Sunday, May 20, 2007

cant...stop...laughing!!!

oh my gosh...

seriously...i cannot stop laughing at this blog post i found! i've copy and pasted it below...there's some foul language, so if you get offended by that, you probably shouldn't read it. i however, still cannot stop laughing!

On Saturday morning Dave, the kids and his mom went out while I cleaned. Dave’s mom just got a new dog, a teeny tiny little dog that goes everywhere with her; the trip that morning was no exception. They came back here so Dave’s mom could help me do some pre-moving cleaning while Dave took the kids shopping for a bit (read: got them out of our hair).

I was wiping out cupboards in the kitchen when they got home. Julia burst through the front door, Dave not far behind with Oliver in tow. “It stinks in the van!” she shouted.

To which I said, “That’s just your father, sweetie.”

Dave shot me a look as he headed upstairs to change Oliver’s diaper. “No really, it stinks in there.
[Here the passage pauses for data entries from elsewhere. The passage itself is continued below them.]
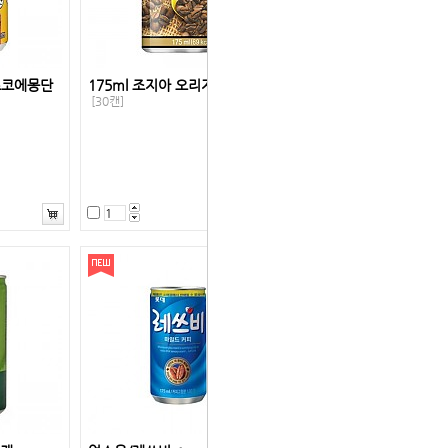
)초코에몽단
175ml 조지아 오리지널(코카)
[30캔]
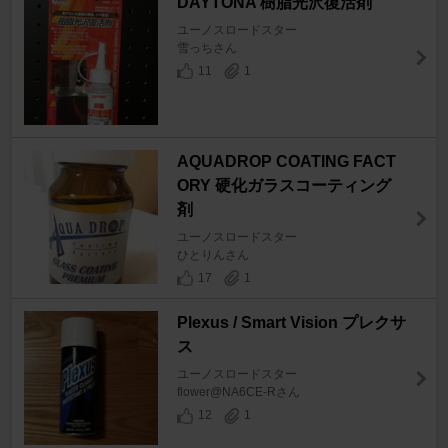
DAYTONA 樹脂光沢復活剤
ユーノスロードスター
雪っちさん
11
1
AQUADROP COATING FACT
ORY 硬化ガラスコーティング
剤
ユーノスロードスター
ひとりんさん
17
1
Plexus / Smart Vision プレクサ
ス
ユーノスロードスター
flower@NA6CE-Rさん
12
1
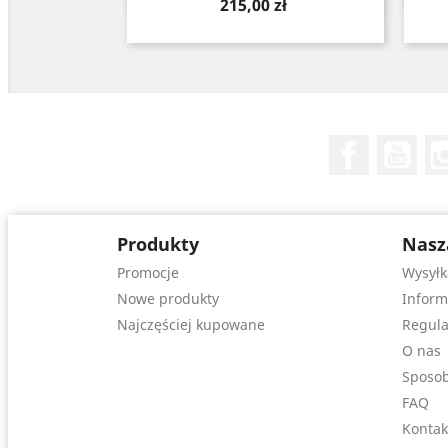
Cena
215,00 zł
Facebook
You
Produkty
Nasz
Promocje
Wysyłk
Nowe produkty
Inform
Najczęściej kupowane
Regula
O nas
Sposob
FAQ
Kontak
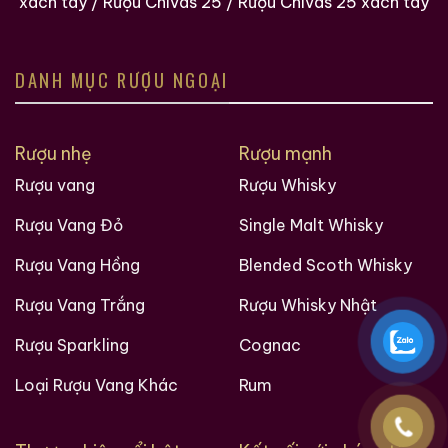
xách tay
/
Rượu Chivas 25
/
Rượu Chivas 25 xách tay
DANH MỤC RƯỢU NGOẠI
Rượu nhẹ
Rượu mạnh
Rượu vang
Rượu Whisky
Rượu Vang Đỏ
Single Malt Whisky
Rượu Vang Hồng
Blended Scoth Whisky
Rượu Vang Trắng
Rượu Whisky Nhật
Rượu Sparkling
Cognac
Loại Rượu Vang Khác
Rum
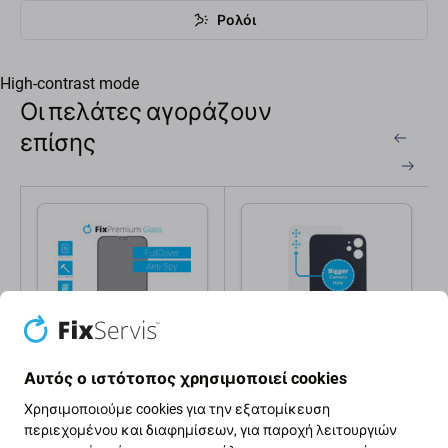
Ρολόι
High-contrast mode
Οι πελάτες αγοράζουν
επίσης
Αυτός ο ιστότοπος χρησιμοποιεί cookies
FixPremium
Apple
Προστατευτικό Γυαλί
Πίσω Γυαλί με Μεγάλη
Χρησιμοποιούμε cookies για την εξατομίκευση
Privacy Anti-Spy για
Τρύπα Κάμερας για
περιεχομένου και διαφημίσεων, για παροχή λειτουργιών
iPhone XR | 11 |
iPhone 11 | Λευκό |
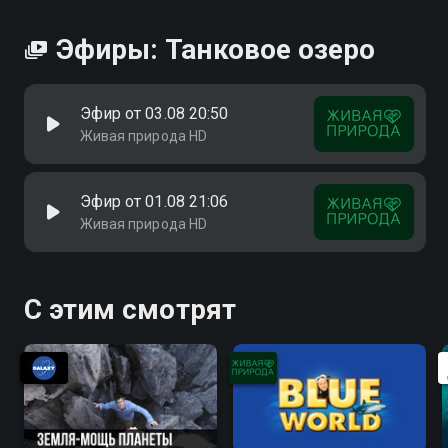
Эфиры: Танковое озеро
Эфир от 03.08 20:50
Живая природа HD
Эфир от 01.08 21:06
Живая природа HD
С этим смотрят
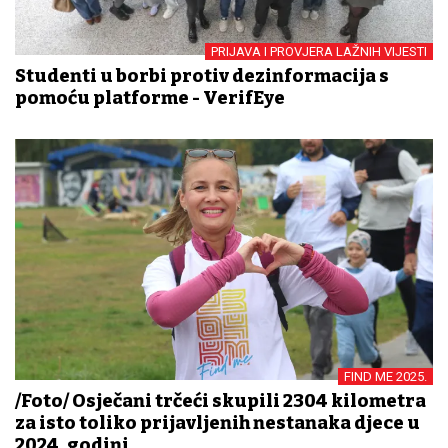
PRIJAVA I PROVJERA LAŽNIH VIJESTI
Studenti u borbi protiv dezinformacija s
pomoću platforme - VerifEye
FIND ME 2025.
/Foto/ Osječani trčeći skupili 2304 kilometra
za isto toliko prijavljenih nestanaka djece u
2024. godini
I think the dog’s got gas,” he mumbled. “Good thing Julia was holding her on the way home.”

Sarcastic foreshadowing: Yeah, good thing!

Dave took care of Oliver while I helped Julia in the bathroom. Once they left Dave’s mom and I set about deciding what to do first. We were about to start washing windows when Dave reappeared at the front door.
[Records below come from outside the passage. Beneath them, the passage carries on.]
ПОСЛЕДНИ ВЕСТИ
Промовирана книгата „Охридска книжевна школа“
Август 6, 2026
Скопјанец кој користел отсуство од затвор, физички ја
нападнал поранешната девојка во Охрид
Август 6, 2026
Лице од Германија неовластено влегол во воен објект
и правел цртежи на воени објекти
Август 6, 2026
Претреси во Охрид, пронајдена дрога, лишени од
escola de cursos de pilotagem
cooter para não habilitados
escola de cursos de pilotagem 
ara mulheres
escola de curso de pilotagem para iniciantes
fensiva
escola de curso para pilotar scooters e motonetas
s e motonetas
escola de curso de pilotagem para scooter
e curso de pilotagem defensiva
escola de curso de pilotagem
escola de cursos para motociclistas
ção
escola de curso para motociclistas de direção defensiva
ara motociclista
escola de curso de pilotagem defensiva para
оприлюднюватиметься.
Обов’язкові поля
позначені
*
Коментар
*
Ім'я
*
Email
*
“Ma!” He shouted. “The van reeks! Julia’s side stinks!”

So out we went to the van, me in just socks, Dave’s mom clutching her stinky dog. I opened the sliding door on Julia’s side and was punched in the face by the foul stench of raunchy parmesan cheese and dog.

“That’s some gas,” I said, and went inside to get the Febreeze.

Dave was spraying Julia’s car seat when his mom piped up and asked if we thought her dog had sprayed. In my van! On my kid! Only it didn’t smell like spray, it smelled…heavier. Funkier. We checked Julia, her car seat and the upholstery for wet spots, of which there were none, chalked it up to gas and sent them on their way.

But once we got inside we couldn’t ignore the fact that the dog totally fucking reeked. The thought of my house smelling like Dave’s gas and dog gas didn’t thrill me, so I ended up in the bathroom on my hands and knees giving the dog’s hind quarters a wee shampoo like a sucker.

Dave’s mom was worried that the dog had in fact sprayed and decided to call the breeder she’d gotten the dog from. I half-listened to her end of the conversation as I pulled the fridge out and swept up Cheerios, dust rhinos and magnets. I was on all fours scrubbing god knows what off of the floor when I overheard her saying things like, “Anal glands? Juices? Release them ourselves?”

Say what?!

Turns out the woman who gave my mother in law this preshus wittle doggie woggie thought that the dog's anal glands might have ruptured. Most times dogs go outside and rupture the glands themselves, she said, but sometimes they burst on their own and if we wanted to, we could try and release them ourselves.

We could release the dog’s anal glands ourselves!

Now, I grew up with dogs. Besides the years I spent away at college, I had a dog in the house until I was twenty-four. In all of my years of pet ownership I have never, ever heard of a dog’s anal glands rupturing. Ever.

Isn’t it lovely how the first time I learn about such an occurrence, it’s because there’s a strong chance my mother in law’s dog’s ass glands burst all over my firstborn?

She got off the phone, grabbed her dog and said to me, “C’mere. Your eyes are better than mine.” And that, my friends, is how I wound up on the little stoop on my patio with the dog’s hind legs splayed, eagle style, so I could poke around her ass and look for a gland that looked inflamed while my husband’s mother said stuff like, “She said to look for a hole the size of a nail head. Do you see anything?”

I didn’t know what the fuck I was looking for. I’d never seen a dog’s ass up close and personal like that before and I sure as hell have never seen a canine anal gland before. “Uh, no, I don’t see anything,” I said before going inside to douse myself with lye.

Having not found any bulging glands, we left the dog outside in the backyard and went about our business. Once Dave and the kids got home we checked Julia’s clothes for wet spots and couldn’t see any, but her pants smelled kind of funky so I gave her a sponge bath, changed her clothes and tried to convince myself that it was just gas that smelled so bad and not anal juice.

Fast forward to last night, when Dave’s mom called to tell us she had taken her dog to the vet's.
Them glands were inflamed and had indeed ruptured.

Now there’s one for Julia’s baby book: May 12, 2007: Grammie’s dog’s ass glands ruptured on me for the first time!

seriously...i'm laughing so hard, i'm crying! i'm keeping this post forever...that way when i'm having a really bad day, i can read this and laugh my head off...

1 comment:

Anonymous said...

i've read this 3 times...and still think i'm going to piss my pants from laughing so hard!